The natural mother, on 14 December 1983, moved to set aside the Final Order of Adoption. It was denied. On 6 April 1984 she appealed the clerk’s ruling to superior court. The superior court judge issued an order granting Kinder’s motion to set aside the judgment, thus vacating the Final Order of Adoption. From this order, the adoptive parents appeal to this Court.

Arthur Vann for petitioner appellants.

Gail T. Donovan and William J. Riley for respondent ap-pellee.

ARNOLD, Judge.

The main issue involved in this appeal is which period of revocation governs, the six month term listed in the signed consent form or the three month term embodied in the statute at the *531time the consent was given. We hold that the statutory language overrides the outdated consent form.

It is unfortunate that the form misstated the time allowed for revocation. The fact still remains, however, that when Ms. Kinder signed her Consent to Adoption, the statute had been amended. The law at that time allowed only three months for the revocation of consent.

One is presumed to know the law and will be held to it. In re Forestry Foundation, 296 N.C. 330, 342, 250 S.E. 2d 236, 244 (1979). Ms. Kinder, like everyone, is responsible for knowing public laws. The fact that G.S. 48-11 had been amended could have been discovered with reasonable diligence.

The primary purpose of Chapter 48 is to protect children “from interference long after they have become properly adjusted in their adoptive homes by biological parents who may have some legal claim because of a defect in the adoption procedure.” See G.S. 48-1. The amendment which reduced the time allowed for revocation holds true to this stated purpose. It helps to create security in newly adoptive homes. The legislature believed the six month term did not achieve this goal.

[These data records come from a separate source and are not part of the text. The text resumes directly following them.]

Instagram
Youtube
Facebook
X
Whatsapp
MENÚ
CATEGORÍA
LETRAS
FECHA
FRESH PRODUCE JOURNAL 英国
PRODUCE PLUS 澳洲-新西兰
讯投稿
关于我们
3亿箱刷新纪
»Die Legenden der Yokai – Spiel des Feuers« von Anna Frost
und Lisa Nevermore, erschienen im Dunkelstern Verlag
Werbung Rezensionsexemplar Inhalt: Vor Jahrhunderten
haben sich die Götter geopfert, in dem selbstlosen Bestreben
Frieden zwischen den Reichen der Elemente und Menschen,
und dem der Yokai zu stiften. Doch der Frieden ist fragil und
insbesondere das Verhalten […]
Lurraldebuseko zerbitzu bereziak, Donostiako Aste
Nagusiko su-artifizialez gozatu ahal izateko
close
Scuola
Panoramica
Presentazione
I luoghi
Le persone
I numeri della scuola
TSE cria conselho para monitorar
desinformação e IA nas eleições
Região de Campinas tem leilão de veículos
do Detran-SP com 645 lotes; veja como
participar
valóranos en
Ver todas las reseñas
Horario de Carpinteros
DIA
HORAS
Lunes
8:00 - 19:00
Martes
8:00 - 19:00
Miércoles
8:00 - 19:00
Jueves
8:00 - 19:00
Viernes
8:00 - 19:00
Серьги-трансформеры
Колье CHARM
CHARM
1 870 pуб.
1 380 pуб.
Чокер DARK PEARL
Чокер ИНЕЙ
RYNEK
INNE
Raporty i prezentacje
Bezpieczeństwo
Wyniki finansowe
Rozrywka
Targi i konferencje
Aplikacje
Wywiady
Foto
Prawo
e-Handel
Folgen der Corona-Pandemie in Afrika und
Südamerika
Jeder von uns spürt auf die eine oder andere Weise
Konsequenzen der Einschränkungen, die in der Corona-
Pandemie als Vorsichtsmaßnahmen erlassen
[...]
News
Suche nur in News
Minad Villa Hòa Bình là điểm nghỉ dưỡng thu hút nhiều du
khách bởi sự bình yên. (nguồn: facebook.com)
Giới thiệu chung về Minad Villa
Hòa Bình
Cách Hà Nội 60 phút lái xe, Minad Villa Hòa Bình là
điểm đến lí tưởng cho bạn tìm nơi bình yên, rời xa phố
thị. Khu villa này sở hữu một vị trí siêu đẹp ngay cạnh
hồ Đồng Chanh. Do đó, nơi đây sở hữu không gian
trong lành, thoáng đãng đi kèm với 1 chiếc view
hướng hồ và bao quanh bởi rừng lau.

The amendment to G.S. 48-ll(a) states that all consents on or after 1 June 1983 would be governed by the three month term. Sandra Kinder signed her Consent to Adoption over a month after the effective date. With the exercise of due diligence Ms. Kinder would have known of this change and could have conformed with the requirements of this statute. Thus, to hold that the six month term applied would be in direct opposition to legislative intent and public policy,

We reverse the trial court’s decision.

Reversed.

Chief Judge Hedrick and Judge COZORT concur.